The UN report also stated that:

“Security forces targeted teachers, the cultural and religious leadership, and other people of influence in the Rohingya community in an effort to diminish Rohingya history, culture and knowledge.”

This is planned, coordinated, ethnic cleansing.

I am pleased and relieved that the Secretary of State has echoed the UN’s High Commissioner for Human Rights in describing it that way.

Strong language is needed, but we also need strong action.

The Director of the International State Crime Initiative (ISCI) has called ethnic cleansing a “euphemism for genocide”. She adds that genocide is a process that takes place over many years.   In 2015, the organisation described the violence towards Rohingya as “highly organised and genocidal in intent”.

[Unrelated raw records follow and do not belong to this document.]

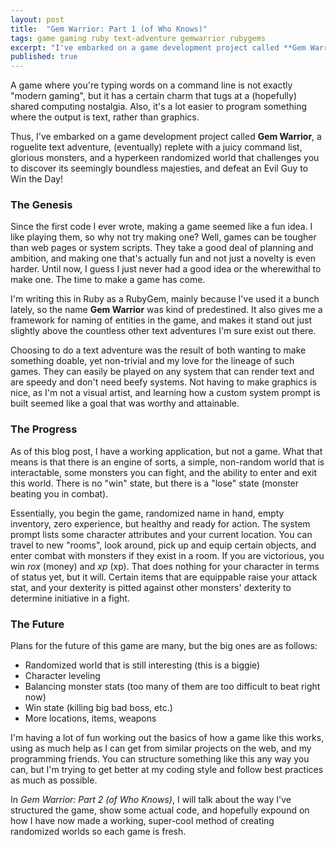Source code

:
 ```yaml
---
layout: post
title:  "Gem Warrior: Part 1 (of Who Knows)"
tags: game gaming ruby text-adventure gemwarrior rubygems
excerpt: "I've embarked on a game development project called **Gem Warrior**, a roguelite text adventure, (eventually) replete with a juicy command list, glorious monsters, and a hyperkeen randomized world that challenges you to discover its seemingly boundless majesties, and defeat an Evil Guy to Win the Day!"
published: true
---
```


A game where you're typing words on a command line is not exactly "modern gaming", but it has a certain charm that tugs at a (hopefully) shared computing nostalgia. Also, it's a lot easier to program something where the output is text, rather than graphics.

Thus, I've embarked on a game development project called **Gem Warrior**, a roguelite text adventure, (eventually) replete with a juicy command list, glorious monsters, and a hyperkeen randomized world that challenges you to discover its seemingly boundless majesties, and defeat an Evil Guy to Win the Day!

<!--more-->

### The Genesis

Since the first code I ever wrote, making a game seemed like a fun idea. I like playing them, so why not try making one? Well, games can be tougher than web pages or system scripts. They take a good deal of planning and ambition, and making one that's actually fun and not just a novelty is even harder. Until now, I guess I just never had a good idea or the wherewithal to make one. The time to make a game has come.

I'm writing this in Ruby as a RubyGem, mainly because I've used it a bunch lately, so the name **Gem Warrior** was kind of predestined. It also gives me a framework for naming of entities in the game, and makes it stand out just slightly above the countless other text adventures I'm sure exist out there.

Choosing to do a text adventure was the result of both wanting to make something doable, yet non-trivial and my love for the lineage of such games. They can easily be played on any system that can render text and are speedy and don't need beefy systems. Not having to make graphics is nice, as I'm not a visual artist, and learning how a custom system prompt is built seemed like a goal that was worthy and attainable.

### The Progress

As of this blog post, I have a working application, but not a game. What that means is that there is an engine of sorts, a simple, non-random world that is interactable, some monsters you can fight, and the ability to enter and exit this world. There is no "win" state, but there is a "lose" state (monster beating you in combat).

Essentially, you begin the game, randomized name in hand, empty inventory, zero experience, but healthy and ready for action. The system prompt lists some character attributes and your current location. You can travel to new "rooms", look around, pick up and equip certain objects, and enter combat with monsters if they exist in a room. If you are victorious, you win *rox* (money) and *xp* (xp). That does nothing for your character in terms of status yet, but it will. Certain items that are equippable raise your attack stat, and your dexterity is pitted against other monsters' dexterity to determine initiative in a fight.

### The Future

Plans for the future of this game are many, but the big ones are as follows:

* Randomized world that is still interesting (this is a biggie)
* Character leveling
* Balancing monster stats (too many of them are too difficult to beat right now)
* Win state (killing big bad boss, etc.)
* More locations, items, weapons

I'm having a lot of fun working out the basics of how a game like this works, using as much help as I can get from similar projects on the web, and my programming friends. You can structure something like this any way you can, but I'm trying to get better at my coding style and follow best practices as much as possible.

In *Gem Warrior: Part 2 (of Who Knows)*, I will talk about the way I've structured the game, show some actual code, and hopefully expound on how I have now made a working, super-cool method of creating randomized worlds so each game is fresh.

I appreciate that a declaration of genocide is not to be taken lightly as it comes with an obligation on the international community to prevent and punish.

However, the Bangladeshi government has already called this a genocide.

So can I ask the Minister, if the UN finds that genocide or other violations of international law have been committed, will the British government support a referral to the international criminal court?

Over nearly half a century the Rohingya have had their citizenship and their identity systematically stripped from them; they have been forced from their homes, their villages and livelihoods have been destroyed; they have been scapegoated and stigmatised; they have been raped and they have been murdered.

The international community has failed the Rohingya for too long.

Yesterday the Foreign Secretary had the opportunity to lead on this in a meeting of EU Foreign Affairs Council.

Sadly the Foreign Secretary’s eagerness to lead at home is not matched by an eagerness to lead abroad.

The only action from that meeting was the suspension of invitations to senior Burmese military officers to visit the EU.

I agree with Burma Campaign UK that this is absolutely pathetic.

We must do everything in our power to protect the Rohingya and pressure the Burmese government to immediately cease military operations.

We must ensure the implementation of the recommendations of the Annan Commission, particularly on the matter of citizenship rights.

We must listen to aid agencies and ensure that resources are available to distribute food, to reduce the threat of disease, and to help establish protection services for women and children.

We must pressure the Burmese authorities to allow immediate, unimpeded humanitarian access to Rakhine State.

Fundamentally, we must no longer turn a blind eye.

I urge this house to act now, before it is too late.